Ora il 32enne è disabile

Violenze in carcere, la storia di "Mario". Un agente penitenziario gli avrebbe rotto il braccio

Altre storie drammatiche da Ivrea. Pressioni sul detenuto perché mentisse denunciando un infortunio durante un'attività lavorativa

Gli avrebbero spezzato il braccio in più punti e lo avrebbero costretto a tacere sulle vere cause di quell'infortunio. Quella del detenuto Mario, nome di fantasia, è una delle storie più drammatiche che emergono dal carcere di Ivrea. Un agente di polizia, soprannominato Insigne, come il calciatore, lo avrebbe costretto a una sfida di braccio di ferro. Mario non avrebbe potuto sottrarsi e racconta: "Mi sono ritrovato bloccato al muro, ho capito che ero in pericolo, ho tirato fuori tutta la forza che avevo. Non riuscivo a muovermi. Ho sentito il mio braccio spazzato via". Ora, a 32 anni, è disabile.

L'agente, insieme ad alcuni presunti complici, lo avrebbe costretto a mentire, a dire che era un infortunio avvenuto mentre svolgeva un'attività lavorativa in carcere. Ma il braccio sarebbe stato talmente rovinato che l'Inail non ci avrebbe creduto e avrebbe rifiutato l'indennizzo.
==========
## [ESERCIZIO 1]
Riporta una per una le frasi che compongono la testimonianza di Mario citata tra virgolette nell'articolo sul carcere di Ivrea.
## [ESERCIZIO 2]
Secondo l'articolo sul carcere di Ivrea, le affermazioni seguenti sono vere? Rispondi sì o no a ciascuna e cita le parole dell'articolo che lo stabiliscono.
(a) Mario è il vero nome del detenuto.
(b) L'agente ha lo stesso soprannome di un calciatore.
(c) L'Inail ha concesso l'indennizzo.
## [ESERCIZIO 3]
Prosegui l'articolo sulle violenze nel carcere di Ivrea a partire dall'ultima frase riportata.
Il materiale non ha alcun ruolo in questo lavoro.

## [ESTRATTO DEI DATI]
==========
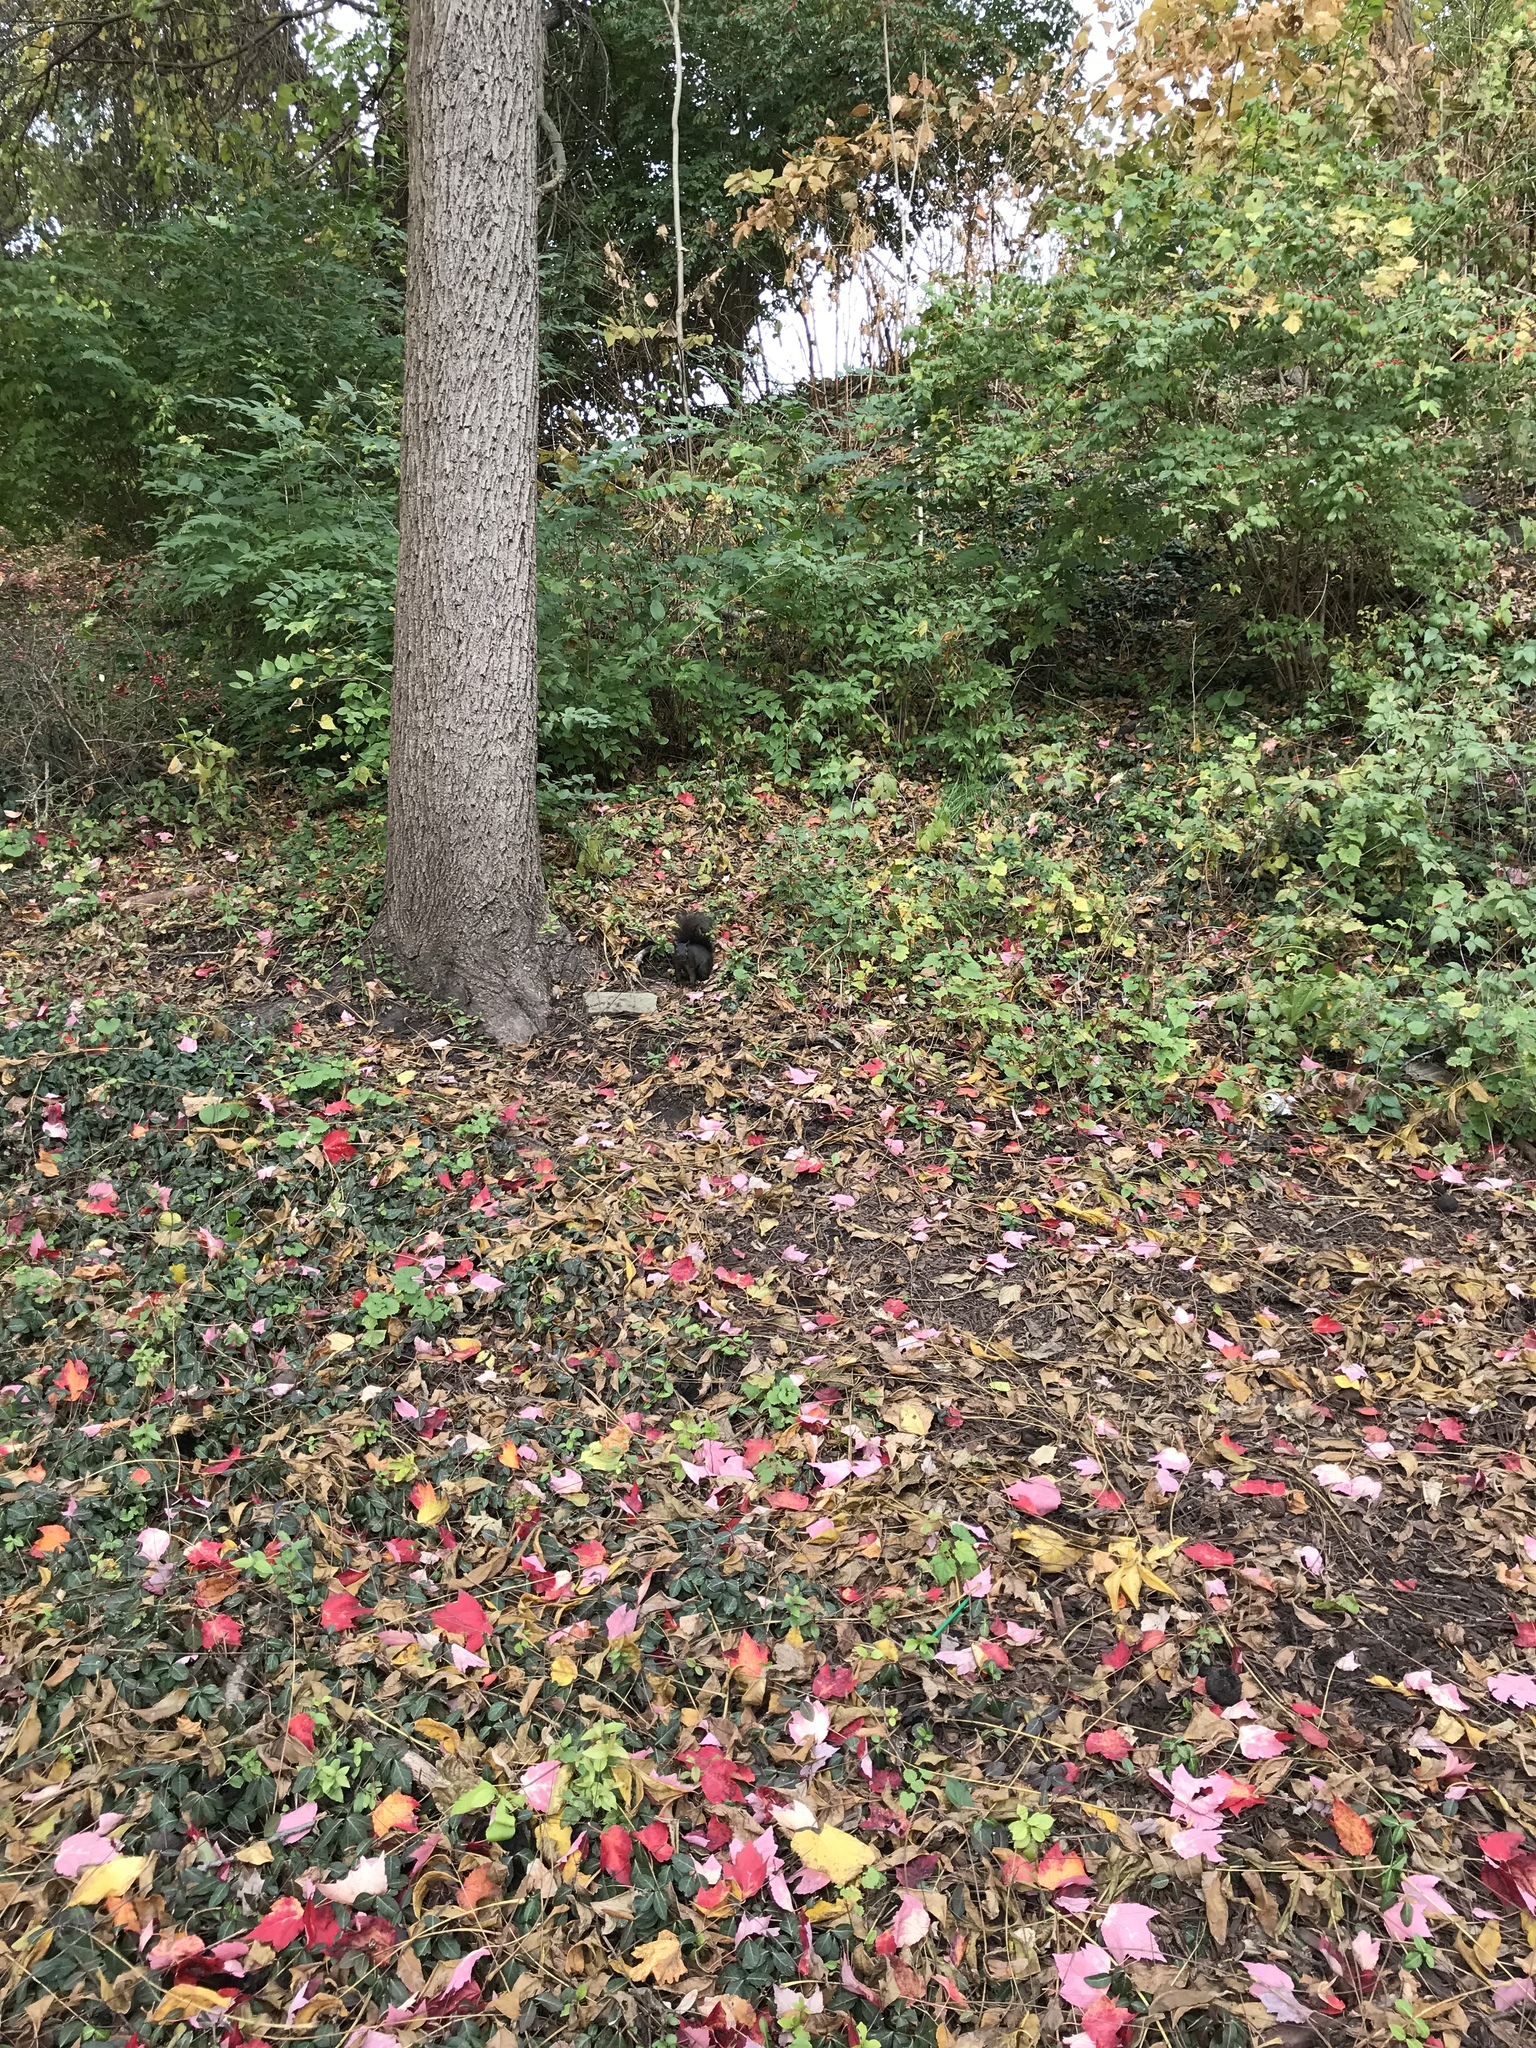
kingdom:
==========
## [RISPOSTA 1]
- Mi sono ritrovato bloccato al muro, ho capito che ero in pericolo, ho tirato fuori tutta la forza che avevo.
- Non riuscivo a muovermi.
- Ho sentito il mio braccio spazzato via.

## [RISPOSTA 2]
(a) No: "Mario, nome di fantasia".
(b) Sì: "soprannominato Insigne, come il calciatore".
(c) No: "l'Inail non ci avrebbe creduto e avrebbe rifiutato l'indennizzo".

## [RISPOSTA 3]
L'avvocato di Mario, Gianluca Orlando, davanti al referto dell'Inail afferma di aver faticato a far raccontare al suo assistito quanto successo e a convincerlo a sporgere denuncia, per timore di ritorsioni. Proprio la storia di Mario avrebbe spinto la Procura di Ivrea a far partire l'indagine attualmente in corso.

I 45 indagati non hanno al momento subito procedimenti disciplinari e sono rimasti al lavoro. "Se fossero i mostri descritti, forse li avrebbero fermati", commenta l'avvocato Celere Spaziante che assiste 15 agenti penitenziari indagati.